**Selection:**

╭──

Created 11-30-2016 09:17 AM
I checked the hiveserver logs. Found that corresponding to all these MapReduce failures for Hive jobs, there was always a FATAL error that occured in hive before the kill signal was seen in MapReduce logs. The stack trace for this particular error is attached in the "hiveserver2-logs-error.txt" and the activities of the thread is where it happened is available in "thread-logs.txt".
On further investigation, it was also found that the attached error can be related(traced back) to an unresolved JIRA -
Please let me know your thoughts on this.
Created 11-30-2016 01:50 PM
@Garima Dosi - I see this WARN in the logs:
2016-11-28 16:25:51,029 WARN [Thread-2037242]: split.JobSplitWriter (JobSplitWriter.java:writeOldSplits(168)) - Max block location exceeded for split:
I am not sure if it would lead to the current outcome but it might be a clue.
Created 12-06-2016 06:36 AM
@clukasik The warning is not a problem. We increased the value of mapreduce.job.max.split.locations from 10 to "number of data nodes" and thats it. The error mentioned previously still happens. I still think the issue is related to this JIRA -
Created 11-28-2016 04:09 PM
it looks this issue is hitting https://issues.apache.org/jira/browse/YARN-3238
Created 11-29-2016 05:11 AM
We are using hadoop version - Hadoop 2.7.1.2.4.2.0-258 where this bug seems to be already resolved. However, not sure whether this is the issue.

╰──

**Data listing:**
╭──

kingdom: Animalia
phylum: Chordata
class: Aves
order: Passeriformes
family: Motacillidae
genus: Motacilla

╰──
╭──

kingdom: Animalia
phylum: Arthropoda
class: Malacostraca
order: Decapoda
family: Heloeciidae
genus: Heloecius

╰──

**List of tasks:**
1. Translate this sentence from the forum thread on Hive job failures into Spanish: "I am not sure if it would lead to the current outcome but it might be a clue."
2. In the forum thread on Hive job failures, what new value was given to mapreduce.job.max.split.locations?

**Answers below:**
1. No estoy seguro de si llevaría al resultado actual, pero podría ser una pista.

2. It was raised from 10 to the number of data nodes.